The first is should not the FFA be looking – as per FIFA’s request when the World Cup bid was alive – to have each state federation being run along exactly the same lines and with the same constitutions before trying to implement such a radical change to the playing side of the game?  Once Australia’s World Cup Bid, this move to standardise Australia’s football administration was shelved. If there is not a uniformity in the way that the game is being run across the country then such a league is doomed to fail. You are after all only as strong as your weakest link, and if one state body choses to do something differently or a dispute arises then the whole league will crumble. The game itself is not in as bad a state as many would like to claim, but administratively, and that goes from the FFA down to many of the semi professional clubs there is room for a great deal of improvement. There is room for structure and support, two vital components of any structurally sound business. Unless the FFA move to make all of the State bodies be run under the same rules and structures the National Premier League should be shelved.

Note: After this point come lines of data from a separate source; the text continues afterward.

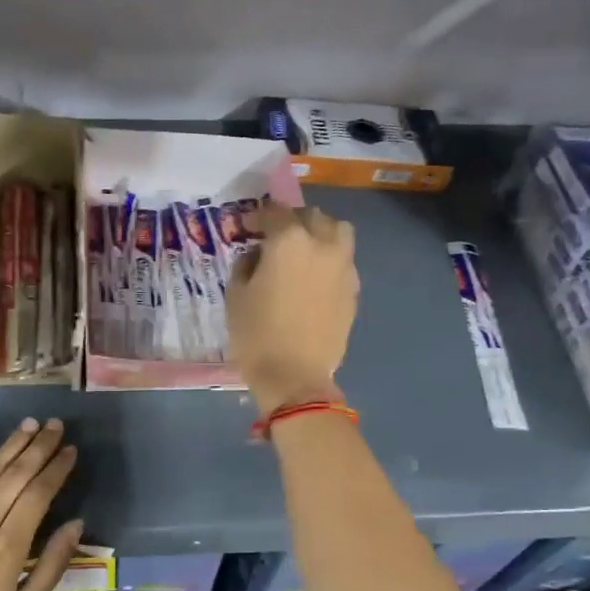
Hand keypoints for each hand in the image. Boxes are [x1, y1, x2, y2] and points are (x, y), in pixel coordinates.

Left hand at [0, 419, 82, 590]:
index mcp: (9, 546)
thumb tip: (76, 524)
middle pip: (16, 475)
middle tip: (55, 424)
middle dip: (39, 447)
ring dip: (9, 446)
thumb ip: (52, 566)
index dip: (57, 469)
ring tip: (28, 425)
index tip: (71, 450)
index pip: (39, 493)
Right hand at [226, 204, 357, 415]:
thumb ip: (247, 264)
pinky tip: (315, 277)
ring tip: (304, 249)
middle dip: (292, 220)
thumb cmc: (257, 335)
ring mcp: (343, 267)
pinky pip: (344, 261)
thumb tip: (258, 255)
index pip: (274, 213)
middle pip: (311, 216)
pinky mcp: (353, 290)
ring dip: (320, 232)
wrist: (295, 377)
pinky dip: (330, 259)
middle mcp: (322, 245)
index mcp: (290, 242)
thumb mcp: (236, 296)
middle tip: (275, 236)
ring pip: (338, 232)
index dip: (258, 217)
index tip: (247, 227)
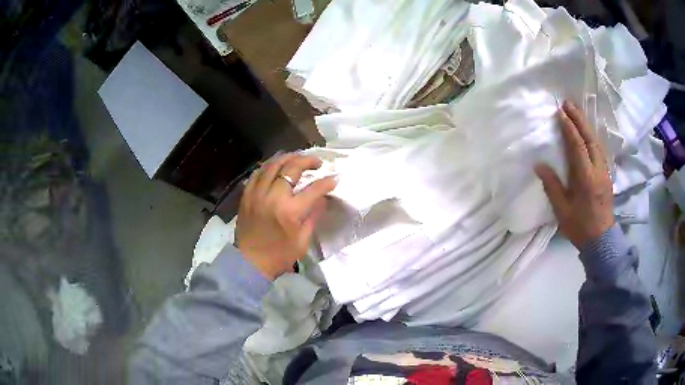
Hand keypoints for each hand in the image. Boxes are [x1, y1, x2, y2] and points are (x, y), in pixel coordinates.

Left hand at [236, 153, 335, 279]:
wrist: (251, 262)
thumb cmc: (280, 255)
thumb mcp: (303, 240)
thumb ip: (313, 216)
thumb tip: (322, 198)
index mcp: (290, 211)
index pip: (314, 189)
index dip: (327, 182)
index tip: (334, 178)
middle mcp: (273, 197)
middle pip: (292, 168)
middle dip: (308, 161)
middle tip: (317, 162)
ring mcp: (257, 194)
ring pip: (272, 165)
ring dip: (288, 157)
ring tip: (298, 157)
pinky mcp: (246, 195)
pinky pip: (257, 173)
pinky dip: (268, 166)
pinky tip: (275, 166)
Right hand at [535, 101, 613, 249]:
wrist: (601, 240)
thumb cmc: (580, 226)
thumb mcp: (562, 211)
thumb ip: (552, 186)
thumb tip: (539, 165)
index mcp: (586, 178)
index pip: (577, 146)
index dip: (568, 127)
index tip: (559, 112)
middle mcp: (597, 170)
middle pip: (589, 138)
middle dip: (579, 119)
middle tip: (568, 103)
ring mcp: (605, 172)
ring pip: (596, 142)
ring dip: (586, 126)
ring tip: (577, 113)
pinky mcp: (607, 175)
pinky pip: (600, 150)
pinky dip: (592, 137)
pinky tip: (587, 133)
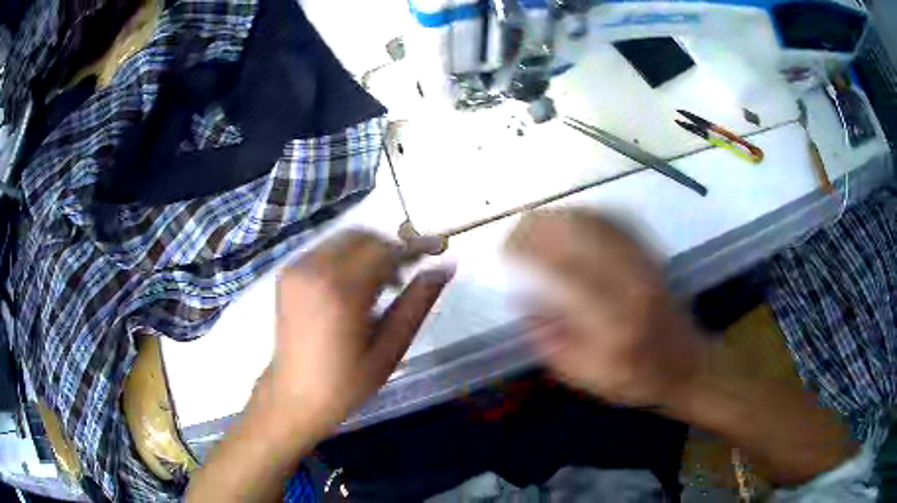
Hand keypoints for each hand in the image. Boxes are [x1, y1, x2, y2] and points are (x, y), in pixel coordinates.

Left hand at [263, 230, 451, 438]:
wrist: (294, 395)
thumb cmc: (346, 382)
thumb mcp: (390, 349)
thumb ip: (418, 303)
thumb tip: (446, 267)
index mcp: (340, 292)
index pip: (384, 250)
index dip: (414, 247)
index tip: (437, 248)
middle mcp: (314, 270)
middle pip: (362, 236)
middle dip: (389, 248)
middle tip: (405, 276)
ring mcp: (296, 269)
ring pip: (343, 239)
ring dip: (368, 251)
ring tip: (380, 286)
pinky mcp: (287, 273)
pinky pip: (325, 250)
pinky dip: (346, 257)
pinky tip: (353, 287)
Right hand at [506, 210, 708, 407]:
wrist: (687, 365)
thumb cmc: (635, 379)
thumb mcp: (586, 376)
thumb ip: (550, 342)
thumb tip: (520, 300)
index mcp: (612, 321)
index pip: (564, 271)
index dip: (530, 253)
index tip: (504, 251)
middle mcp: (631, 283)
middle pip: (581, 234)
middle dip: (541, 225)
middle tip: (515, 230)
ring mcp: (645, 264)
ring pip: (598, 221)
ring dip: (562, 215)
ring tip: (535, 221)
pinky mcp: (653, 256)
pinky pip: (617, 221)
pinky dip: (589, 214)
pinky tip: (571, 217)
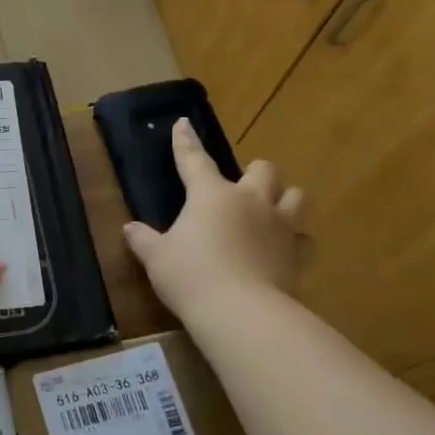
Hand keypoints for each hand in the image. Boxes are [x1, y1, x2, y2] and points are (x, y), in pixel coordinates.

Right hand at [123, 119, 307, 311]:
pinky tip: (284, 251)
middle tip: (241, 188)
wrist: (240, 311)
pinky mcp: (299, 254)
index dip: (185, 142)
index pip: (194, 159)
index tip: (182, 123)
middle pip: (263, 170)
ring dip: (284, 199)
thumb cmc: (190, 275)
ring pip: (296, 196)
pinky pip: (305, 239)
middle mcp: (250, 201)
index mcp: (211, 195)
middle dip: (254, 173)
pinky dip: (296, 241)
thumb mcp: (157, 258)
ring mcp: (280, 226)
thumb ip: (144, 240)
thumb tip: (130, 228)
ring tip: (272, 212)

Why are the FFA so keen to push the National Premier League Competition through and force it upon all the clubs playing in Premier Leagues around the country. The answer is simple, it is based on a promise that was made to the Asian Football Confederation when Australia joined. Ultimately the National Premier Leagues are being put in place to satisfy the AFC that there is a league below the Hyundai A League and eventually – as originally requested by the AFC – A league sides could find themselves facing the prospect of relegation and being replaced by the team that wins the national Premier League competition, this will be determined by the team that wins the national play off between the club champions around Australia. Quite how this is going to work and how a semi-professional club is going to move from being semi professional to full time is going to be very interesting, although it is believed that some key clubs may well be approached to breakaway from their state Premier leagues and play in a second tier competition.

Also promised was a national cup competition and most fans around the country would welcome such a competition, having had the carrot dangled a few years ago little progress appears to have been made with this. Yet this would be probably easier to set up and run than a national Premier League

The biggest concern with this whole structure is where is the money going to come for clubs to implement many of the key requirements? For a start each semi professional club has to appoint a technical director, yet many of the Hyundai A League clubs do not employ anyone in that position. A League clubs do very little in the development of young players, and so the onus is now being shifted down to the semi-professional clubs, but that development comes at a cost in terms of equipment coaches training space etcetera, who is going to fund this?

A transparency of the financials of each club is required, yet privately owned Hyundai A League clubs who are virtually all run at a loss are not declared to the FFA, these accounts are the business of the private franchise owners. Many of the Semi Professional clubs around the country are businesses tied to sporting associations or run as a small business, why would they open their books to the game’s governing body when the same transparency is not available from the top of the game to them?

A National Premier League is an excellent idea but the foundations have to be put in place if this is to work, and currently we are trying to build something that is supposed to last for many years to come to a very tight time frame and with no solid foundation. If this progresses in the next two years purely to satisfy a promise that was made, it is doomed to fail. If football is unified administratively across the country and the appropriate funds allocated to such a competition, it could become one of the best second tier competitions in any sport in Australia, but it has to be done properly.